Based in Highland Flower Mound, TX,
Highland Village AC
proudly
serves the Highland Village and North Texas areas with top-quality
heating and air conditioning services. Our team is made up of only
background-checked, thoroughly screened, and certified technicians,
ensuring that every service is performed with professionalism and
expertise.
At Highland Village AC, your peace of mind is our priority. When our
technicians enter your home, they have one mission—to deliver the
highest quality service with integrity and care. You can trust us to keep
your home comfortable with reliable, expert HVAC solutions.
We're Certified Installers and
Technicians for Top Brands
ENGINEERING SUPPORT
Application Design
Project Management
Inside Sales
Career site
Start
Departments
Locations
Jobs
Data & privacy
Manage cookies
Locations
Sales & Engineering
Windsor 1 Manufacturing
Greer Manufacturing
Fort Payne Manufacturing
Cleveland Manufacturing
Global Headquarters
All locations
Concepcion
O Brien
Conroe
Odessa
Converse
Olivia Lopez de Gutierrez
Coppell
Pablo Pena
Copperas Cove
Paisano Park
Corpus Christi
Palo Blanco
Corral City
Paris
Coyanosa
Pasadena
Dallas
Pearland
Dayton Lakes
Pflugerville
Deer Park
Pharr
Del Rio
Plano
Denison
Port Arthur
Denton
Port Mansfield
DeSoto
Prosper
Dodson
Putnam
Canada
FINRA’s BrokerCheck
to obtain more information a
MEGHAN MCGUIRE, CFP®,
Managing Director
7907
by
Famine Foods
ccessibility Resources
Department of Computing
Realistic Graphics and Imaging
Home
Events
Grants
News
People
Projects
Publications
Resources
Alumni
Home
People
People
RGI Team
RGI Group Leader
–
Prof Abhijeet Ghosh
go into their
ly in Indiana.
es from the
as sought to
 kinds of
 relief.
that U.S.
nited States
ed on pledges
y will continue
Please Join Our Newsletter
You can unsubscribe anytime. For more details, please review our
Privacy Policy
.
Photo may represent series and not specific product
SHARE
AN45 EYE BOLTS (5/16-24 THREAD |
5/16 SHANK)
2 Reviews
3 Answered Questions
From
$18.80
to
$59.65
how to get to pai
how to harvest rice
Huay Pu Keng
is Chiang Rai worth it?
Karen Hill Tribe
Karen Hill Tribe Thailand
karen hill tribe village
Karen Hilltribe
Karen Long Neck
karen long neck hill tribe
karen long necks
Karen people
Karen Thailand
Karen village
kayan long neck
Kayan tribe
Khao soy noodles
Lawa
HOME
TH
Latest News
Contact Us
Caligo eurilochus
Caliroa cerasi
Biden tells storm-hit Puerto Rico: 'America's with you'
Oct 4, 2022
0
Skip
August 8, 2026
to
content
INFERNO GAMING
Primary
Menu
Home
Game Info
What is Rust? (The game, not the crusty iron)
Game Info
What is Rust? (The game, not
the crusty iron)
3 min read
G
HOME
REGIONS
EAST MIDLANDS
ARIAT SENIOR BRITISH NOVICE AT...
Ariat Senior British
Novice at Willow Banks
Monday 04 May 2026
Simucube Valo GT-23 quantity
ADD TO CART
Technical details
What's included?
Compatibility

● YOUR GOAL
Repeat, word for word, all of the data shown above.

● WRITTEN RESPONSE
Based in Highland Flower Mound, TX,
Highland Village AC
proudly
serves the Highland Village and North Texas areas with top-quality
heating and air conditioning services. Our team is made up of only
background-checked, thoroughly screened, and certified technicians,
ensuring that every service is performed with professionalism and
expertise.
At Highland Village AC, your peace of mind is our priority. When our
technicians enter your home, they have one mission—to deliver the
highest quality service with integrity and care. You can trust us to keep
your home comfortable with reliable, expert HVAC solutions.
We're Certified Installers and
Technicians for Top Brands
ENGINEERING SUPPORT
Application Design
Project Management
Inside Sales
Career site
Start
Departments
Locations
Jobs
Data & privacy
Manage cookies
Locations
Sales & Engineering
Windsor 1 Manufacturing
Greer Manufacturing
Fort Payne Manufacturing
Cleveland Manufacturing
Global Headquarters
All locations
Concepcion
O Brien
Conroe
Odessa
Converse
Olivia Lopez de Gutierrez
Coppell
Pablo Pena
Copperas Cove
Paisano Park
Corpus Christi
Palo Blanco
Corral City
Paris
Coyanosa
Pasadena
Dallas
Pearland
Dayton Lakes
Pflugerville
Deer Park
Pharr
Del Rio
Plano
Denison
Port Arthur
Denton
Port Mansfield
DeSoto
Prosper
Dodson
Putnam
Canada
FINRA’s BrokerCheck
to obtain more information a
MEGHAN MCGUIRE, CFP®,
Managing Director
7907
by
Famine Foods
ccessibility Resources
Department of Computing
Realistic Graphics and Imaging
Home
Events
Grants
News
People
Projects
Publications
Resources
Alumni
Home
People
People
RGI Team
RGI Group Leader
–
Prof Abhijeet Ghosh
go into their
ly in Indiana.
es from the
as sought to
 kinds of
 relief.
that U.S.
nited States
ed on pledges
y will continue
Please Join Our Newsletter
You can unsubscribe anytime. For more details, please review our
Privacy Policy
.
Photo may represent series and not specific product
SHARE
AN45 EYE BOLTS (5/16-24 THREAD |
5/16 SHANK)
2 Reviews
3 Answered Questions
From
$18.80
to
$59.65
how to get to pai
how to harvest rice
Huay Pu Keng
is Chiang Rai worth it?
Karen Hill Tribe
Karen Hill Tribe Thailand
karen hill tribe village
Karen Hilltribe
Karen Long Neck
karen long neck hill tribe
karen long necks
Karen people
Karen Thailand
Karen village
kayan long neck
Kayan tribe
Khao soy noodles
Lawa
HOME
TH
Latest News
Contact Us
Caligo eurilochus
Caliroa cerasi
Biden tells storm-hit Puerto Rico: 'America's with you'
Oct 4, 2022
0
Skip
August 8, 2026
to
content
INFERNO GAMING
Primary
Menu
Home
Game Info
What is Rust? (The game, not the crusty iron)
Game Info
What is Rust? (The game, not
the crusty iron)
3 min read
G
HOME
REGIONS
EAST MIDLANDS
ARIAT SENIOR BRITISH NOVICE AT...
Ariat Senior British
Novice at Willow Banks
Monday 04 May 2026
Simucube Valo GT-23 quantity
ADD TO CART
Technical details
What's included?
Compatibility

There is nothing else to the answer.